▶ [QUÉ HARÁS]
• a. Por favor, reescribe como una lista breve el párrafo del texto sobre los gitanos españoles que empieza por «Ya hablamos de cómo», conservando sus datos principales.
• b. Retoma el texto sobre los gitanos españoles y prosíguelo a partir de su última oración.

▶ [TEXTO DE ORIGEN]

···

LOS GITANOS ESPAÑOLES DESDE EL SIGLO DE ORO HASTA EL XIX

            Ya hablamos de cómo los gitanos habían llegado a España, cómo habían sido sus primeros dos siglos en suelo peninsular y cómo buena parte de ellos habían acabado asentándose en barrios a las afueras de las ciudades, mezclándose con población marginal. Los dos siglos siguientes, los que llegan hasta la época del café cantante, y por tanto aquellos correspondientes a la época en que se supone que se gestó el flamenco, quedan reflejados en multitud de obras literarias de donde podemos entresacar conclusiones sobre cómo y dónde vivían los gitanos y cuál pudo ser su aportación a la conformación de dicho arte.
          
  Una de las fuentes más consultadas por los flamencólogos a la hora de iniciar ese recorrido es la novela “La Gitanilla” de Cervantes. En ella se nos presenta un fresco histórico de lo que pudo ser el típico asentamiento gitano a las afueras de una ciudad (en este caso Madrid) a inicios del XVII. Más allá del contenido literario de la obra y de los juicios de valor que Cervantes expresa acerca de los gitanos, encontramos información profusa bastante concordante con testimonios anteriores y posteriores y provenientes de un autor que por su ascendencia tenía cierto conocimiento de causa. Destaca, por ejemplo, la presentación de estos gitanos más como una casta que como una raza; era tema de la época, donde se sospechaba (y en algunos casos se sabía) que entre los gitanos ambulantes había una determinada proporción conformada por moriscos clandestinos y por delincuentes perseguidos. Cervantes ejemplifica esto con el galán de la protagonista que no siendo gitano es aceptado como tal a condición de aceptar las reglas internas del grupo. Siete u ocho generaciones más tarde algún gitano confirmará a Borrow su parentesco lejano con gentes de la morería.

···

▶ [DATOS MOSTRADOS]
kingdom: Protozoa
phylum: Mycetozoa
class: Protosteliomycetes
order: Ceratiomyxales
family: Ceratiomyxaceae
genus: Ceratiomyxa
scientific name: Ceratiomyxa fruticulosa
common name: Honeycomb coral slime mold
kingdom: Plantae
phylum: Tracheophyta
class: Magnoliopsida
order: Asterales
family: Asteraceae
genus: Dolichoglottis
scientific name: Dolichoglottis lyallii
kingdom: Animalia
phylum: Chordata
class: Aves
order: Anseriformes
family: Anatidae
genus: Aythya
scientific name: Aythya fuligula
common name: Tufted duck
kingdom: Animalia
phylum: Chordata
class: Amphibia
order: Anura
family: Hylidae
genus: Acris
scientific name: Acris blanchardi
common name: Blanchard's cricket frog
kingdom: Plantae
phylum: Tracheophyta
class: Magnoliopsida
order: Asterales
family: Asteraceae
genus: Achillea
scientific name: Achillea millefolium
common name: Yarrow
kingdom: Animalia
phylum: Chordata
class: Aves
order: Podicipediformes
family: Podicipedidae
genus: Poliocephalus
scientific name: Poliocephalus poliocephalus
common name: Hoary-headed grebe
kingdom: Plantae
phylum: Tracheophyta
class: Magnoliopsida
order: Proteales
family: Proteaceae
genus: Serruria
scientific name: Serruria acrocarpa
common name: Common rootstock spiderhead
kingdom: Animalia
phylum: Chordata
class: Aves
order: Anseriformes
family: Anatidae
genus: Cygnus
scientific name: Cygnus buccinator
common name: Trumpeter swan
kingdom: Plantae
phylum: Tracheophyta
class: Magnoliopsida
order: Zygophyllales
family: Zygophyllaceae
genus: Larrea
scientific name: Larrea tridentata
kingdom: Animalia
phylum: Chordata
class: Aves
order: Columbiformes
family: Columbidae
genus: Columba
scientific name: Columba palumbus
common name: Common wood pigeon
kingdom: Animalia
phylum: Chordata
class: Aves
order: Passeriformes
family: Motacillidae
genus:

···

▶ [RESPUESTAS POR TAREA]
• a.
- Ya se trató la llegada de los gitanos a España, sus dos primeros siglos en la península y el asentamiento de muchos de ellos en barrios a las afueras de las ciudades, mezclados con población marginal.
- Los dos siglos siguientes llegan hasta la época del café cantante y corresponden a la época en que se supone que se gestó el flamenco. Quedan reflejados en multitud de obras literarias.
- De esas obras pueden sacarse conclusiones sobre cómo y dónde vivían los gitanos y sobre cuál pudo ser su aportación al flamenco.

• b.
           
Pero sigamos con la Gitanilla. En ella se describe la típica cuadrilla de gitanos que se ganaba al vida a base de montar espectáculos callejeros. Solía ser liderada por una “capitana” o mujer de mayor edad, y en ella los hombres solían cantar, tocar algún instrumento y batir palmas mientras las mujeres bailaban o se dedicaban a vaciar las bolsas de los espectadores incautos. Una de las informaciones más destacadas que ofrece Cervantes es el repertorio de cantes y bailes ejecutados por Preciosa, la protagonista: Villancicos, coplas, seguidillas, romances, zarabandas... Todos ellos grandes éxitos de la época cuyo origen sabemos bien por otras fuentes que no son de origen gitano. Queda la excepción del “pisaré el polvito” (una variante menos acrobática del primitivo zapateado)  junto a la “Dina, Dana” (un estribillo muy popular) que aunque pudieron no ser gitanos de origen, no tenemos testimonio más allá de ellos. Arcadio Larrea documentará hasta veinticuatro bailes diferentes ejecutados por gitanos en la tonadilla escénica, más de un siglo después, y la mayoría de ellos seguirán siendo, o de origen negro, o del folclore español.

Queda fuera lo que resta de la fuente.